Avec le succès des derniers jours, les stocks ont été complètement liquidés. Si à Vichy, les vendeuses sont parvenues à vendre jusqu’au dernier moment, d’autres boutiques en France ont dû évacuer la clientèle bien plus tôt faute de stock. « J’ai une collègue à Clermont, il doit lui rester trois paires de bottines en magasin », livre Alicia.

Tout de même émue par la solidarité de certaines, la responsable adjointe, la gorge serrée, regrette que les clientes qui ne venaient pas d’habitude se soient empressées de venir faire des achats à moindre coût dans ces derniers jours : « C’est malheureux à dire mais c’est trop tard, il fallait venir toute l’année avant. »

« J’avoue, j’ai pleuré le samedi quand j’ai fermé les grilles » Alicia Roche

A la fin de la journée, l’équipe a eu le cœur malmené : dévalisé, le magasin s’est retrouvé dans un piètre état. Mais toujours pas le temps de se reposer ou de s’apitoyer, un mail récapitulatif est envoyé par la direction. Il fallait déjà fermer les lumières, abaisser la grille, compter le coffre et renvoyer les clés.

Vers d’autres perspectives

La fermeture de l’enseigne induit forcément une perte d’emploi. Au-delà de l’émotion, notamment pour la directrice du magasin en poste depuis plus de vingt-ans, s’impose la gestion de l’avenir. Des commerces à Vichy sont venus proposer des postes. Certains membres de l’équipe retrouvent rapidement un emploi ou des promesses d’embauches ailleurs. Pour Alicia, c’est logiquement le désarroi qui l’emplit dans un premier temps.  « Peut-être recommencer au bas de l’échelle ailleurs » semble totalement inimaginable, pour elle qui n’a aucun diplôme en dehors du bac et qui a évolué petit à petit dans l’entreprise.

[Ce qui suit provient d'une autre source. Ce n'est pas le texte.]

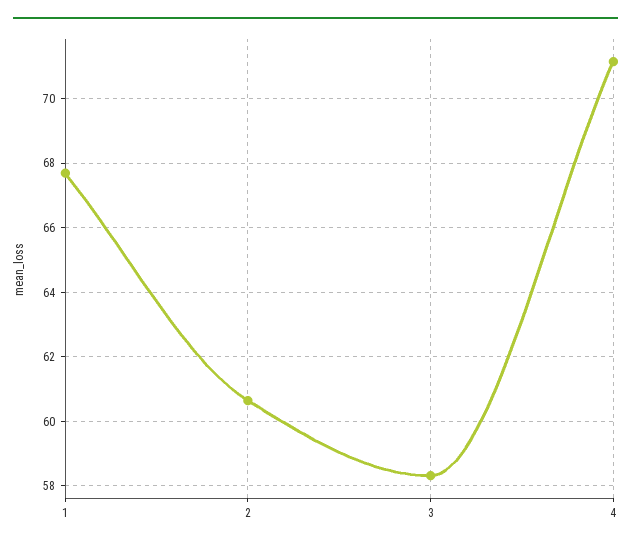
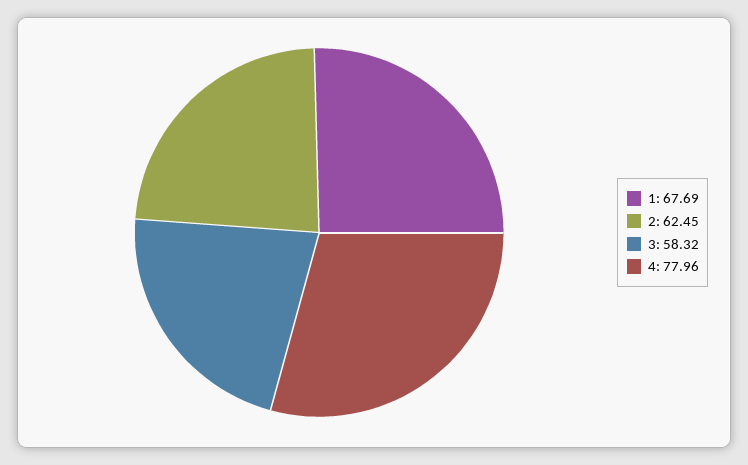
2: 60.6 -> 62.45
4: 71.2 -> 77.96

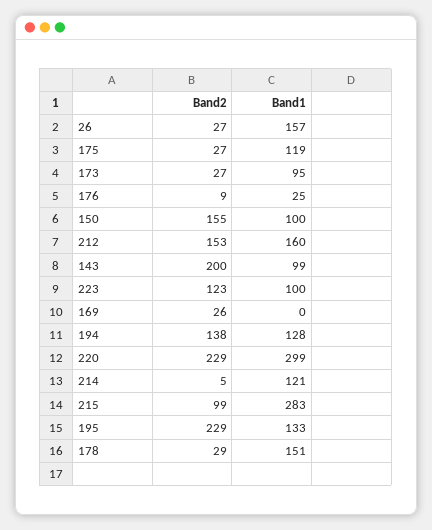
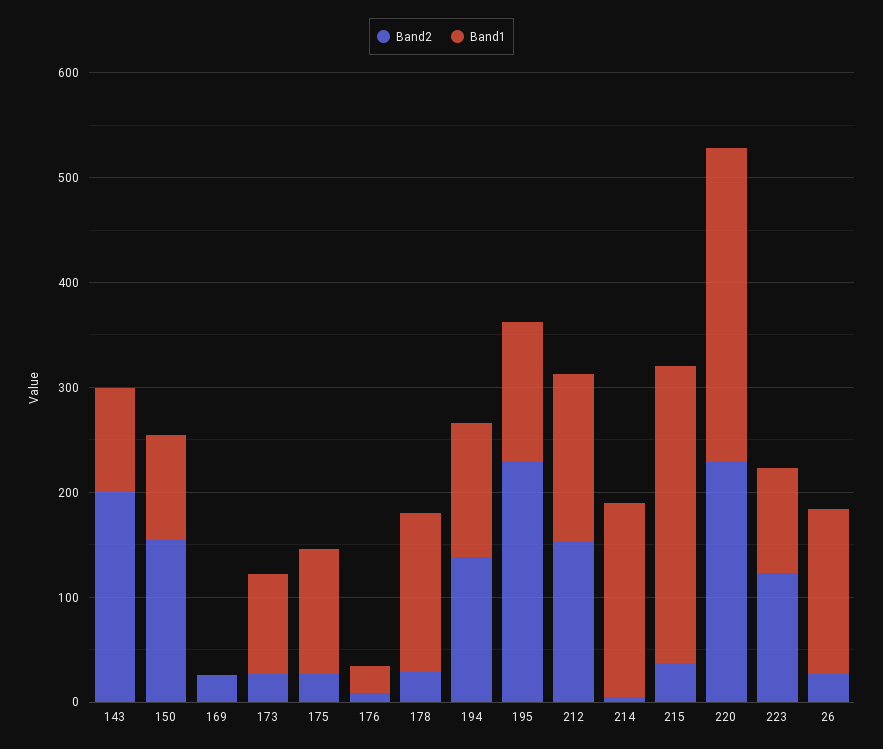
Band1, 214: 121 -> 180
Band2, 215: 99 -> 40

Dans la vitrine principale du Camaïeu de Vichy, les mannequins sont endommagés et jonchent le sol. Photo : Joey Temple

Dans la vitrine principale du Camaïeu de Vichy, les mannequins sont endommagés et jonchent le sol. Photo : Joey Temple

Néanmoins, les possibilités sont multiples pour la jeune Vichyssoise et avec les aides qui accompagnent la prime de partage de valeur, elle peut se permettre un temps de réflexion. En effet, le CSE, à la suite de nombreuses réunions, définit au moins six formes d’aides différentes comprises dans le PSE, Plan de sauvegarde de l’emploi. Parmi elles : une aide à la formation, à la création ou à la reprise d’entreprise, à la mobilité géographique… Plusieurs aides qui pourront se cumuler dans la limite d’un budget total de 3 450 euros par employé, majoré de 1 000 euros pour les employés handicapés et ceux de plus de 50 ans, précise le CSE dans son communiqué du 17 octobre.

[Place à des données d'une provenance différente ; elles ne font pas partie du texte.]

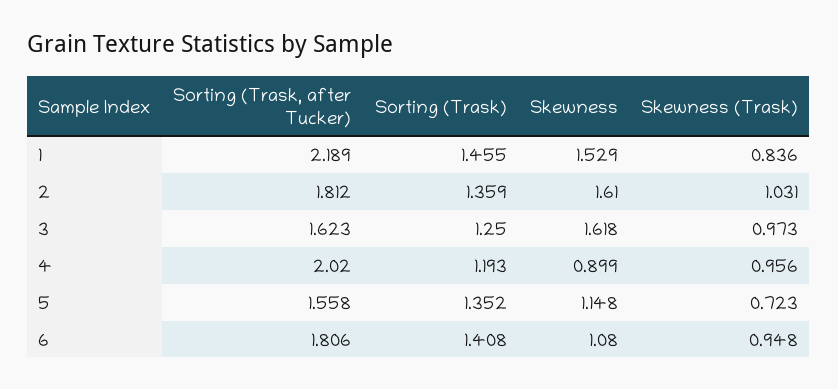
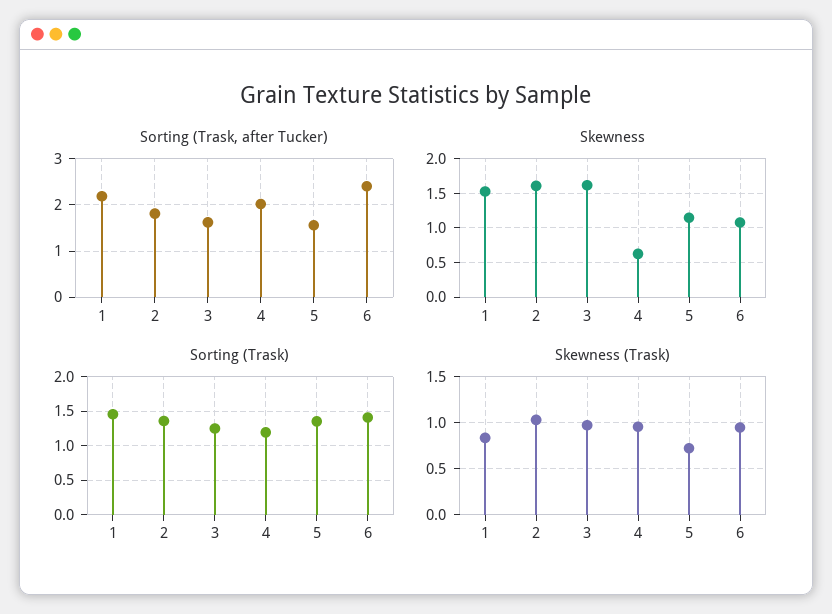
Skewness, 4: 0.899 -> 0.6
Sorting (Trask, after Tucker), 6: 1.806 -> 2.4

Dans ce cadre, le groupe propriétaire de Camaïeu annonce aussi, dans la limite des postes disponibles, la possibilité de placer les salariés licenciés à des postes équivalents dans les autres filiales de la marque comme La Grande Récré, Gap ou Go Sport. Une option qu’Alicia, au même titre que de nombreux collègues, ne considère pas comme envisageable : « Personne n’a envie de repartir sur autre chose en sachant que c’est lui [Michel Ohayon, patron de la Financière immobilière bordelaise et donc de Camaïeu] qui a la main sur l’entreprise.»  Accueilli comme le sauveteur tant attendu lors de son arrivée, Michel Ohayon n’aura pas réussi à tenir les engagements qui avaient suscité l’engouement lors du rachat. Obtenir un prêt garanti par l’Etat de 65 millions d’euros et la mise en place du plan d’investissement à hauteur de 19 millions d’euros prévu dans son offre de reprise sont deux exemples de promesses qui n’ont pas été tenues par l’homme d’affaires français.

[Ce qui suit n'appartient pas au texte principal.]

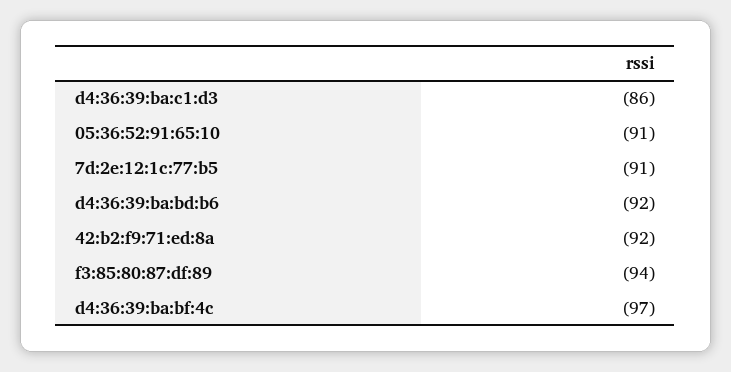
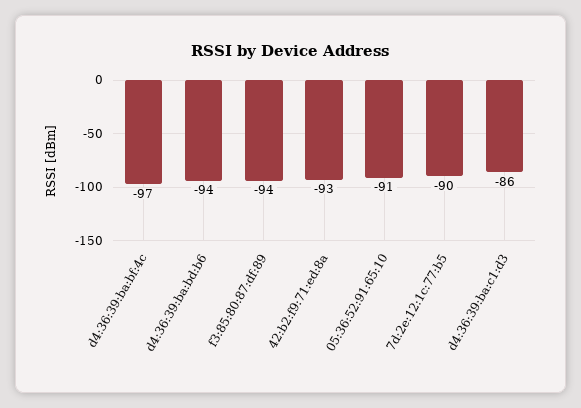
7d:2e:12:1c:77:b5: -91 -> -90
d4:36:39:ba:bd:b6: -92 -> -94
42:b2:f9:71:ed:8a: -92 -> -93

Après négociation, les employés obtiennent aussi la garantie du versement des salaires éventuellement manquant et celui d’octobre (jusqu’au 21) dans les meilleurs délais. Alicia n’est pas naïve et comme elle l’a pu l’entendre, « ce ne sera viré que vers fin novembre. Ils vont vouloir retarder au maximum. » La situation lui permet une grande introspection, peut-être que le commerce ne restera pas sa voie. En effet, cette expérience éprouvante l’interroge sur ce que sera le commerce de demain, au point d’envisager, peut-être, une reconversion dans un secteur qui laisse plus de place à l’humain. Et où il n’est pas nécessaire de tout recommencer.